• Problem details: Filter the entries for lines with the word "cloud".

--- Supplied material ---

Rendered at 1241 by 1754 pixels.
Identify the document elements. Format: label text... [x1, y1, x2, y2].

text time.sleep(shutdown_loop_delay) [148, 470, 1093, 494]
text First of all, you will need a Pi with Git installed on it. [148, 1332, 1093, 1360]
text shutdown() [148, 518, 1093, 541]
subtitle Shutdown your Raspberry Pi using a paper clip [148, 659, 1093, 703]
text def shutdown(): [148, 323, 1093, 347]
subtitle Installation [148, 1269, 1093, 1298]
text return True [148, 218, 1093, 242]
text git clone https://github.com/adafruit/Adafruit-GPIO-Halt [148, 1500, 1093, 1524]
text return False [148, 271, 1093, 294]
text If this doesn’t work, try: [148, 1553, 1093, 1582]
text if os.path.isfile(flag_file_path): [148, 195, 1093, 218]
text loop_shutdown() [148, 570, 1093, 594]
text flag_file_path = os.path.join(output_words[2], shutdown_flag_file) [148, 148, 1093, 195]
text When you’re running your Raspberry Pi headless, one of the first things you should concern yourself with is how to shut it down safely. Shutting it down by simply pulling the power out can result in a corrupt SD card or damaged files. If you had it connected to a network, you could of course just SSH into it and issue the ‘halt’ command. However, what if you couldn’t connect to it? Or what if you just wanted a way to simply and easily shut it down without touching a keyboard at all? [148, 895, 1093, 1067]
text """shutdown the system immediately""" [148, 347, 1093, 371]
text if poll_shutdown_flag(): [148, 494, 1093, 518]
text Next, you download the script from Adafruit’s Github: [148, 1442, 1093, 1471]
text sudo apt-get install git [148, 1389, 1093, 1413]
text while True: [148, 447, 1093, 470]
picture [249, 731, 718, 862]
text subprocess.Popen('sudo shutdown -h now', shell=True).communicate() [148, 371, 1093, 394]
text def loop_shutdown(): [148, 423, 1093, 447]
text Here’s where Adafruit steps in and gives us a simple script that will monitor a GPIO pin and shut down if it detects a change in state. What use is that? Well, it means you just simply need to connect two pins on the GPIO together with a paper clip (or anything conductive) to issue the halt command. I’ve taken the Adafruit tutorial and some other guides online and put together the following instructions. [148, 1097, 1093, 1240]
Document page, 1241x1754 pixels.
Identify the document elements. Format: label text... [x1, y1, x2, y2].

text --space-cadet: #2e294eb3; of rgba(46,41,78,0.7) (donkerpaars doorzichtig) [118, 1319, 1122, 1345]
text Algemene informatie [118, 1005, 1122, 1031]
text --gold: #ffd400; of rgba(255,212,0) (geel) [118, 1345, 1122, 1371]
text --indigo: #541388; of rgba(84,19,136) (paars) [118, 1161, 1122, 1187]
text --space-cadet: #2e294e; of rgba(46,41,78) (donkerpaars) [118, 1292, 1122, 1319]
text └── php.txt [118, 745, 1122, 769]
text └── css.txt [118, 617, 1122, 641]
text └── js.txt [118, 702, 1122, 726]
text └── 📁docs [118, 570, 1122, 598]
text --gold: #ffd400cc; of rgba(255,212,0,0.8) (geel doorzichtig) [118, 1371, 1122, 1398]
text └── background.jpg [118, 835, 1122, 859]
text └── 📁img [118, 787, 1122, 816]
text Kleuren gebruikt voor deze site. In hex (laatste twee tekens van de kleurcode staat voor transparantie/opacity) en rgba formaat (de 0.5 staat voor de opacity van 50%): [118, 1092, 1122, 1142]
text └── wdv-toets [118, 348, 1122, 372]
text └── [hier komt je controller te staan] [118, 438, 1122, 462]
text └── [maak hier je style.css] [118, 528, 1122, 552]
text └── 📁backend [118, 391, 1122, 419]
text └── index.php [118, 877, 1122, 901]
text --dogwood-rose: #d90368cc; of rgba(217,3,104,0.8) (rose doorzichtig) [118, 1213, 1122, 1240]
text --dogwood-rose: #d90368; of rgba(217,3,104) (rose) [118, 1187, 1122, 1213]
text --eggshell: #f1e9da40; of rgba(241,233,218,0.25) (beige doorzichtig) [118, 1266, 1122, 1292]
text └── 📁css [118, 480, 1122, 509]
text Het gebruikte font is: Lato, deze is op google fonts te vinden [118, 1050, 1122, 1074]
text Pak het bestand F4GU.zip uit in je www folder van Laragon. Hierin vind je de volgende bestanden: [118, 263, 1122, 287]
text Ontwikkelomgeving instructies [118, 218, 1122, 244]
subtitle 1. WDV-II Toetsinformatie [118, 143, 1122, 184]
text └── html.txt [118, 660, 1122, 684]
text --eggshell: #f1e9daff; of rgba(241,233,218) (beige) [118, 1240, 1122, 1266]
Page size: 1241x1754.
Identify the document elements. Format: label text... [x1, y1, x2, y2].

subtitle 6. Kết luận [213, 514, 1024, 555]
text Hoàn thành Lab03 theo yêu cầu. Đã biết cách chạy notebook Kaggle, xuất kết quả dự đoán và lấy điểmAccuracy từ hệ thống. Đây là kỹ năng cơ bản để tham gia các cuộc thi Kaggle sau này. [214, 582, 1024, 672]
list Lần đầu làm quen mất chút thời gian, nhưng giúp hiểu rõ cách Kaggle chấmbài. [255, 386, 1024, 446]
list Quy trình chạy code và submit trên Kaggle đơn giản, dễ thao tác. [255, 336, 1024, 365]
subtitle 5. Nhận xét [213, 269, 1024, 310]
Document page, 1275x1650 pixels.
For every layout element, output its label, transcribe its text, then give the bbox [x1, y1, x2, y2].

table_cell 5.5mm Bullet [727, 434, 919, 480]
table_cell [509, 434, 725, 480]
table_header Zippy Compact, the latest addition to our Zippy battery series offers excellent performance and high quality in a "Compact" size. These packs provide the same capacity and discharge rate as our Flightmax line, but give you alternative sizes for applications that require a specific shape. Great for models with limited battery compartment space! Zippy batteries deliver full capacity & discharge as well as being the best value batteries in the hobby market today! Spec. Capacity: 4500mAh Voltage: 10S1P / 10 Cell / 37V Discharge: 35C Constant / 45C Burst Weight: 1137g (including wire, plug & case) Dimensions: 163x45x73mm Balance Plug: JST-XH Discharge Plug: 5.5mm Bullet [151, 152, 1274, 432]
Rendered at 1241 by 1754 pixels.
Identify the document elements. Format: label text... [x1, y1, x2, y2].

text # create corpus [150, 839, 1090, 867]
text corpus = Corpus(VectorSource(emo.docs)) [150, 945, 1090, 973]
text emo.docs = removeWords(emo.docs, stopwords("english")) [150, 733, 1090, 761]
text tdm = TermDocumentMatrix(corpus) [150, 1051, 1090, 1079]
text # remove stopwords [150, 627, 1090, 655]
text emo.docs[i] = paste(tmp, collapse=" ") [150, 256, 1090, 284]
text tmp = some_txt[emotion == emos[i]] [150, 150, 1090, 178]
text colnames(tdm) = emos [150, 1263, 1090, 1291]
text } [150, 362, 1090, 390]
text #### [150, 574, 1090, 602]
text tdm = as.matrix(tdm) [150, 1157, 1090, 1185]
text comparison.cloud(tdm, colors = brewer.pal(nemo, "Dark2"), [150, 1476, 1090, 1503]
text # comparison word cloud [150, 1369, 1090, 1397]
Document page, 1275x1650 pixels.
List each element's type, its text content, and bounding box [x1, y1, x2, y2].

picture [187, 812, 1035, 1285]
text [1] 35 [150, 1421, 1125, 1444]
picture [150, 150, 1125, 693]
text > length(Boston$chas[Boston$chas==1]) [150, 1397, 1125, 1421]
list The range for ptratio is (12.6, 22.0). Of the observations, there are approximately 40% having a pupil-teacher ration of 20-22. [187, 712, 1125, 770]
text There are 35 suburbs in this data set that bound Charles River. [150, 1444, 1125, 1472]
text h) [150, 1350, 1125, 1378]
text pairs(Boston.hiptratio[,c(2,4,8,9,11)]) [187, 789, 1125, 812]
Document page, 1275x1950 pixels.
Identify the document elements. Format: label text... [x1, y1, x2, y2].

---

• Exercise answer:
text comparison.cloud(tdm, colors = brewer.pal(nemo, "Dark2"), [150, 1476, 1090, 1503]
text # comparison word cloud [150, 1369, 1090, 1397]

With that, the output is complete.